Please condense the paragraph beginning "To enter Harar in earlier centuries" in the commentary on Harar below, keeping its main facts.

### Page extract
--- BEGIN ---
Home OPINION COMMENTARY Harar, The Forgotten Islamic City In Ethiopia, By Abdulkarim Abdulmalik

Harar, The Forgotten Islamic City In Ethiopia, By Abdulkarim Abdulmalik

In an age where global Islamic history is often reduced to the deserts of Arabia, the palaces of Andalusia, or the empires of the Ottoman world, one ancient African city continues to sit quietly behind stone walls; almost forgotten by the modern Muslim world. That city is Harar.
Located in eastern Ethiopia, Harar is not just another historic settlement. For centuries, it stood among the most important centers of Islamic civilization in Africa. Some historians and travelers once referred to it as the fourth holiest city of Islam after Makkah, Madinah, and Jerusalem owing to its extraordinary concentration of mosques, shrines, scholars, and Islamic learning.
Inside its ancient walls known as the Jugol are 82 mosques and more than a hundred Islamic centers squeezed into narrow winding alleys that still echo with the call to prayer five times a day.
It is note worthy that beyond its spiritual reputation lies a deeper and more painful story: the story of a civilization many people never knew existed, and a people struggling not to disappear.
Long before Islam spread in Arabia and to other parts of the world, the Horn of Africa had already encountered the new faith. Islamic history records that some of the earliest Muslims migrated to Abyssinia during the lifetime of Prophet Muhammad to escape persecution in Makkah. That migration established one of the earliest relationships between Islam and Africa.
Centuries later, Harar emerged as one of the continent’s strongest Islamic centers.
Protected by a defensive wall built in the 16th century, Harar lbecame both a spiritual sanctuary and a cultural fortress. The city preserved Islamic scholarship, trade networks, architecture, poetry, and manuscript traditions while political upheavals reshaped surrounding regions.
To enter Harar in earlier centuries was no easy task. Outsiders were viewed with suspicion, and non-Muslims were generally forbidden from entering the city. This isolation strengthened Harar’s image as a mysterious holy city hidden within Africa.
That mystery fascinated the British explorer Richard Francis Burton, who famously entered Harar in 1855 disguised as a Muslim merchant. Burton later wrote about the city with amazement, describing its people, markets, religious devotion, and unique urban life.
--- END ---
### Supplied information
--- BEGIN ---
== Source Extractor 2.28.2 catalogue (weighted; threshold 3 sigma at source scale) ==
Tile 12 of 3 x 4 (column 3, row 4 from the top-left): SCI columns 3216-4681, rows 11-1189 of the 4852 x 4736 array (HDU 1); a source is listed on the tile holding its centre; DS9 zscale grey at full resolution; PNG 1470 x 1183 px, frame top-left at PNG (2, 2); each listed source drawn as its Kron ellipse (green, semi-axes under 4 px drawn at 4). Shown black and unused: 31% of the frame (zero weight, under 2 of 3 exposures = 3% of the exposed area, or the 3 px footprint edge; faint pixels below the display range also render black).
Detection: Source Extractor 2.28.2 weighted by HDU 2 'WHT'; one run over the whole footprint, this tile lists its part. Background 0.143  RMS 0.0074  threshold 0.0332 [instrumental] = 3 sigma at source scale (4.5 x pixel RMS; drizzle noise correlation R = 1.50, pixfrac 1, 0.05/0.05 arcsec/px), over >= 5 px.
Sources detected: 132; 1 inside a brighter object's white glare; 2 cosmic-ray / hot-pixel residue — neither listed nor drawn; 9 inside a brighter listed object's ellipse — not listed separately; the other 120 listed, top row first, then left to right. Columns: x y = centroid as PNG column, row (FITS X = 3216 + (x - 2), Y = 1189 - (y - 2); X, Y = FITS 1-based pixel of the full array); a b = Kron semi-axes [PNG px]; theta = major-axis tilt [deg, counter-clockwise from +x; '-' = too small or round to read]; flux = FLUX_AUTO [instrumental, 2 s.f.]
--- END ---
### Response to the task
Entering Harar in earlier centuries was difficult: outsiders were met with suspicion, and non-Muslims were generally barred from the city. This isolation reinforced Harar's image as a mysterious holy city hidden within Africa.